With no plans for new school construction beyond 2007, Howard County schools are looking to purchase land because they know it will be needed.
"We need to be prudent about acquiring sites in the future," said Superintendent Sydney L. Cousin. "They are not making any more [land]."
The school system, which has $5 million budgeted for land acquisition, is targeting the area around Turf Valley, an 800-acre planned community on the western edge of Ellicott City with two 18-hole golf courses, a hotel, resort center and homes. The developer, Mangione Family Enterprises, plans additional housing and commercial uses.
The system wants to acquire 40 acres at Marriottsville Road and U.S. 40 - across the street from Turf Valley - in exchange for 10 acres at Tamar Drive and Route 175 in Columbia. The 40 acres in Ellicott City is owned by St. John Baptist Church of Columbia, which would rather build its church in the Long Reach community.
According to the church Web site, the school system will need to pay "at least" $1.5 million to make up the difference in the size of the properties.
The school system also has asked the county Department of Planning and Zoning to reserve a 20-acre parcel in Turf Valley.
David C. Drown, manager of school planning, said that the system is trying to get ahead of the curve.

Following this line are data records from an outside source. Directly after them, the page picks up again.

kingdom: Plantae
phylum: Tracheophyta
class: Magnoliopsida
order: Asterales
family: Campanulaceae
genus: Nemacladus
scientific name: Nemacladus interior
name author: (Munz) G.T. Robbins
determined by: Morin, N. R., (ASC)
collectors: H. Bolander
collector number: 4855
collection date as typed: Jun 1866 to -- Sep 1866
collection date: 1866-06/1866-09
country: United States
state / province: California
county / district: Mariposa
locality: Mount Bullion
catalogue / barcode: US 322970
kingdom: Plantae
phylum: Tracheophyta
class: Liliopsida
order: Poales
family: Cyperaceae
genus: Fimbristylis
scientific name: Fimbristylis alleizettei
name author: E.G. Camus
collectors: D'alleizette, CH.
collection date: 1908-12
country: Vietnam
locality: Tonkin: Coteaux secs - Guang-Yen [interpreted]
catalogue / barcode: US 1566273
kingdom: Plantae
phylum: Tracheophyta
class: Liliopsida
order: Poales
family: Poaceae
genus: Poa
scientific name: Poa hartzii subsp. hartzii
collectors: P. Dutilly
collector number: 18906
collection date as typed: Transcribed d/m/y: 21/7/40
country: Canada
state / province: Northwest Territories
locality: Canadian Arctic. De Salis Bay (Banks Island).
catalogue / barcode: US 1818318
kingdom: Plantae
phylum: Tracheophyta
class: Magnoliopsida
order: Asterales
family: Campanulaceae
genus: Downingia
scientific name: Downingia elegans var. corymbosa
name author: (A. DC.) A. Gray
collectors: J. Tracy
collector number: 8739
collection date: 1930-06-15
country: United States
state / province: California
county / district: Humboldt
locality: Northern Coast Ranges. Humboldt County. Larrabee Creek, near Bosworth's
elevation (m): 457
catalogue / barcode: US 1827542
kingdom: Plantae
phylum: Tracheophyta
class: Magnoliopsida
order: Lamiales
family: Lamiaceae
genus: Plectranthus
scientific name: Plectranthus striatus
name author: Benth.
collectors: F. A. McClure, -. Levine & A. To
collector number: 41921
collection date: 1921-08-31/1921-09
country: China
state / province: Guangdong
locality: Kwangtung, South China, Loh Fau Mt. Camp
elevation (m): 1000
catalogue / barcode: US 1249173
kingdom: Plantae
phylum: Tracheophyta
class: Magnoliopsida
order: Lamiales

"We are trying to bank sites even though we do not have plans to use them right now," Drown said.
Cousin added that "banking" land allowed for the construction of Long Reach High School in Columbia, which was built on a site the system previously acquired and had been using for recreational programs.
Additional sites are being looked at near Merriweather Post Pavilion in Columbia's Town Center and the U.S. 1 corridor in Elkridge.
"If we have the land, banking it is something that future generations can use," Cousin said. "It makes for good planning sense."
Although the land-acquisition projects have been in the negotiation process for months, there is no date of purchase or exchange, said Ken Roey, executive director of facilities and management for the system.
"It's pretty much fluid," said Roey. "Nothing is being brought to the [school] board for approval."
With money to spend, board member Courtney Watson and Chairman Joshua Kaufman have been vocal about using the money, according to Roey.
"There is a lot of growth," said Roey, adding that a main focus of the school system will be in the western portion of the county. "We are aggressively taking a look at several sites."
Land set aside specifically for school construction years ago by the Rouse Co. might be traded to gain land in other areas with growth needs, according to schools spokeswoman Patti Caplan.
The reserved land includes 20 acres at Sweet Hours Way, east of Eden Brook Drive in Dickinson; 11 acres on Vollmerhausen Road, east of Murray Hill Road in Huntington; 11 acres at Eden Brook Drive and Weather Worn Way in Dickinson; 10 acres on Little Patuxent Parkway, near Bright Passage in Clary's Forest; 10 acres at Rustling Leaf and Deepage Drive in Hopewell; and 5 acres at Rivendell and Cedar Lane in Harper's Choice.
Aside from the 20 acres in Dickinson, the system cannot build schools on any of the other sites because those sites do not meet the minimum size requirements used to determine school sites. For example, an elementary school requires at least 15 acres, Caplan said.
"None of these sites would be large enough," Caplan said, adding that they are not in areas with growth problems. "We have not built there because none of these areas are ones where we need seats. Maybe they can be used for a [land] swap."